U.S. Army Recruiter Retained Following Administrative Separation Board.
U.S. Army Sergeant First Class Recruiter, with 17 years of service, was referred for administrative separation from military service. The Recruiter was alleged to have engaged in an inappropriate and unlawful relationship with a female recruit. The Recruiter’s Commander initiated an investigation into specific allegations the Recruiter unlawfully took the female recruit to parties; invited her to his home; spent time working out with her at a local civilian gym; and engaged in romantic relations together. Once the recruit shipped off to basic training, the Recruiter allegedly maintained contact with her; assisted her with going AWOL; and stating lies and falsified documents to conceal the alleged misconduct.

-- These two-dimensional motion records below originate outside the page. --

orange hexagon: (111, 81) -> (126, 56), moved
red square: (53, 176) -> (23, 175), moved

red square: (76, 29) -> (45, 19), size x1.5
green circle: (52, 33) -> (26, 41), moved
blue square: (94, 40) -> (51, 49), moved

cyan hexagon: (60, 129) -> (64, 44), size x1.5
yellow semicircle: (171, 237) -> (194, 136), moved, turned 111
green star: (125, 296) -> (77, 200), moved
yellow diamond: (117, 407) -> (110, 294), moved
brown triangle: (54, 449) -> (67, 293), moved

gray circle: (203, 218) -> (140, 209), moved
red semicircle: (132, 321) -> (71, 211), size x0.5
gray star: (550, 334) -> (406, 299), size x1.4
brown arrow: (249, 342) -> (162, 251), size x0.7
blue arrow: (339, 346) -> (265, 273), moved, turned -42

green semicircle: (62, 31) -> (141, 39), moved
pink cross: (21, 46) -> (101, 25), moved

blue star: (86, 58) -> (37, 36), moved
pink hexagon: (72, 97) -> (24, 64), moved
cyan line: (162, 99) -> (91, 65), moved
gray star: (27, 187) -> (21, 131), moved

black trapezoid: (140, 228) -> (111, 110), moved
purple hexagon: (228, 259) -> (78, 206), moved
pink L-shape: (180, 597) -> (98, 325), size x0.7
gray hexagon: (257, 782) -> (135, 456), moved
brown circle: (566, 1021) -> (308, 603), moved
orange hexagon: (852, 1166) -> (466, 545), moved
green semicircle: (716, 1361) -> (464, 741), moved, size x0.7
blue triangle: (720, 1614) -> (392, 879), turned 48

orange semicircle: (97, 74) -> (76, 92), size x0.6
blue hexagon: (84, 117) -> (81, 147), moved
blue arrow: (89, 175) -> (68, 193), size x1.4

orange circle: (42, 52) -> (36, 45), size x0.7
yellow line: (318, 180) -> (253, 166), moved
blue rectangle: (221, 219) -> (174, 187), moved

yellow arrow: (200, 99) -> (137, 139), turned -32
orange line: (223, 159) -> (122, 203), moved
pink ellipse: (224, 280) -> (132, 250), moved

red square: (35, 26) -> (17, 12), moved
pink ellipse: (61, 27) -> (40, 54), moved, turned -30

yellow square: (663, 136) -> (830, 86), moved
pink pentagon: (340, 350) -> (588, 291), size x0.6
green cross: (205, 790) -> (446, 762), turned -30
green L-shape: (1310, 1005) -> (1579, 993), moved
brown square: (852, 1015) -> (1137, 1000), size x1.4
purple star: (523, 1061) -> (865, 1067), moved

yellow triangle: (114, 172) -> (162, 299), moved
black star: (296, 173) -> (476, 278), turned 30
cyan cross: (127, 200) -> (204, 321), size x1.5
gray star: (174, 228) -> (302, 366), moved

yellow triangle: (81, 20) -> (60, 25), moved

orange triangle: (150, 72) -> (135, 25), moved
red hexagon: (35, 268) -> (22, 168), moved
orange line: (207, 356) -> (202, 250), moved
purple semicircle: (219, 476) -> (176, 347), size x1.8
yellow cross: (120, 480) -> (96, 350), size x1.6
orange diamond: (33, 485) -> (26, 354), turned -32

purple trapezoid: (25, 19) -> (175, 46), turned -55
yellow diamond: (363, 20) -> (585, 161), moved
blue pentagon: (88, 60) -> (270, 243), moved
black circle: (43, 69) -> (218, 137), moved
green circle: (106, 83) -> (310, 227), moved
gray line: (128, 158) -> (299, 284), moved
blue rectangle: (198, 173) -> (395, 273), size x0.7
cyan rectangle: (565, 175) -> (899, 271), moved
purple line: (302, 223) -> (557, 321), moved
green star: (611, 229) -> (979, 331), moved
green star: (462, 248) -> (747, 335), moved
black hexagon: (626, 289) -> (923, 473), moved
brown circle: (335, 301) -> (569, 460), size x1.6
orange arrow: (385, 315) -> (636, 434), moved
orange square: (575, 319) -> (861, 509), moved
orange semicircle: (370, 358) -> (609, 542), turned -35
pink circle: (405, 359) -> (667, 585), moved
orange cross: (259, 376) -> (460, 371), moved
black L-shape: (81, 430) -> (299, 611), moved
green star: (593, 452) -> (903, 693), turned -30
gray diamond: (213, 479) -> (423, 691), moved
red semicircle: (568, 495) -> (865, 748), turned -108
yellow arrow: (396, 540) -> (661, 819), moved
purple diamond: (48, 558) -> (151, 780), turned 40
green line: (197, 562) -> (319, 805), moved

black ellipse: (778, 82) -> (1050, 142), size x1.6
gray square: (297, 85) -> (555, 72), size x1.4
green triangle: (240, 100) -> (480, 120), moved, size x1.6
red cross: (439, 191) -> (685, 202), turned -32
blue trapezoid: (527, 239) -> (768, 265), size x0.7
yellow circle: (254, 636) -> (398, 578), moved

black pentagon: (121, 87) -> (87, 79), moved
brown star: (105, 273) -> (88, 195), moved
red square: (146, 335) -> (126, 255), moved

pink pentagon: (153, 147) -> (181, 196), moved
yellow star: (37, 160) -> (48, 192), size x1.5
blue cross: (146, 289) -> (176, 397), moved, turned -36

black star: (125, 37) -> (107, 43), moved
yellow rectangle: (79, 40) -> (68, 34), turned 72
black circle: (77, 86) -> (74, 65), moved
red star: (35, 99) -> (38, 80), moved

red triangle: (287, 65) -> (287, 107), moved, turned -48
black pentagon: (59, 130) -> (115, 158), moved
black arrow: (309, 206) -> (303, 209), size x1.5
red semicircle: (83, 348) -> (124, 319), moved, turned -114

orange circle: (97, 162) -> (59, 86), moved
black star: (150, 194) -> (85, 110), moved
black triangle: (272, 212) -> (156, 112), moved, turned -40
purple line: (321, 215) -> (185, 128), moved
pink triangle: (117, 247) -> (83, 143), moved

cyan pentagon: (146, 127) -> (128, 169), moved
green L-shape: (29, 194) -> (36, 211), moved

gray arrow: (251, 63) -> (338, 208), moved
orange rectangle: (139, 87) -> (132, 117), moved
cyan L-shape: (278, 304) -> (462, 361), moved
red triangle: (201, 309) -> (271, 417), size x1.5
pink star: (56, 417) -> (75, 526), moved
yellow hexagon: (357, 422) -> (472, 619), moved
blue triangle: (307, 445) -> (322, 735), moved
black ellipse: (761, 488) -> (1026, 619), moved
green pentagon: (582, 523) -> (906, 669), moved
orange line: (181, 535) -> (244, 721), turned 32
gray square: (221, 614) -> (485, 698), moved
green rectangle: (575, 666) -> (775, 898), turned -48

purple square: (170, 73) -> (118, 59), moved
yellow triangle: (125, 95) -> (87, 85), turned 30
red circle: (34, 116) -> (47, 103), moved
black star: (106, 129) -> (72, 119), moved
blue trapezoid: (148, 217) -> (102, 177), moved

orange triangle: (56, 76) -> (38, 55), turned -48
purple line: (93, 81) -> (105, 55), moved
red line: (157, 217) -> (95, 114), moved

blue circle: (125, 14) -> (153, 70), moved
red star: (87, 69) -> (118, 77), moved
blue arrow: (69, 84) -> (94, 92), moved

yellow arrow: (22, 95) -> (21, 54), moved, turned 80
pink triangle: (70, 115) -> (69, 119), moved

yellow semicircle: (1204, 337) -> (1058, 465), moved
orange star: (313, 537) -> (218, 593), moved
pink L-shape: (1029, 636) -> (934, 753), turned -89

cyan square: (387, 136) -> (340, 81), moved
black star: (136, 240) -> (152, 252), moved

The Commander’s investigation yielded sufficient evidence, in the investigator’s opinion, to substantive charges against the Recruiter for fraternizing with the recruit, making false official statements, and falsifying a leave/pass form. The Recruiter was referred for Non-Judicial Punishment pursuant to Article 15, Uniform Code of Military Justice (UCMJ). The Recruiter’s Brigade Commander served as the Article 15 Hearing Officer. After reviewing evidence presented by the government related to the charges, and “allegedly” reviewing exculpatory evidence submitted by the Recruiter in his behalf, the Article 15 Officer found the Recruiter guilty of all charges and specifications. Thereafter, the Commander relieved the Recruiter from his recruiting position and referred him for administrative separation from the U.S. Army with a recommendation that his military service be characterized as Other Than Honorable (OTH). The Recruiter demanded his right to an administrative separation board and hired Attorney John L. Calcagni III to represent him at this proceeding.
At the hearing, the government relied upon both the recruiter’s Article 15 convictions and related evidence to support the government’s request that the Recruiter be discharged from military service with an OTH. Attorney Calcagni delicately cross-examined each of three government witnesses, all whom testified that the Recruiter had committed inexcusable misconduct and therefore, should be separated from future military service. However, each witness conceded on cross-examination that their opinions and recommendations were based in whole on the Recruiter’s Article 15 convictions.
In the Recruiter’s defense, Attorney Calcagni and his military defense counsel counterpart, Captain Jason S. Ballard – with whom Calcagni has a longstanding working relationship and proven track record – called two character witnesses. Both witnesses, former members of the Recruiter’s chain of command, testified that the Recruiter was a flawless Non-Commissioned Officer, exceptional asset to the U.S. Army and recruiting community, and should be retained without question for future military service. One character witness further testified that decisions to refer the Recruiter for both an Article 15 and administrative separation may have been product of a biased command climate.
Attorney Calcagni presented further evidence that challenged the integrity of the Recruiter’s Article 15 hearing, as well as the reliability of government’s evidence relied upon by the Article 15 officer, especially when compared to overwhelming evidence that exculpated the Recruiter from any wrongdoing. Attorney Calcagni – in a bold and brave manner – also challenged the credibility and veracity of the Recruiter’s chain of command, many of whom had made prejudicial remarks to recruiter before and during the Article 15 hearing; testified inconsistently with the evidence presented; and apparently engaged in coercion or other inappropriate actions during the course of investigation leading up to and following the Article 15 hearing.
After sworn testimony from the Recruiter himself, and a passionate and compelling closing argument by Attorney Calcagni claiming that “perception is not realty,” “members in uniform are not impervious to human weaknesses of misrepresentation, bias, prejudice and self-interest,” and that the Recruiter was “entitled to a fair shake” both at the Article 15 hearing and at his separation hearing, the separation board members voted that the Recruiter did not engage in the thrust of the charged misconduct and should be retained for further military service in his recruiting capacity.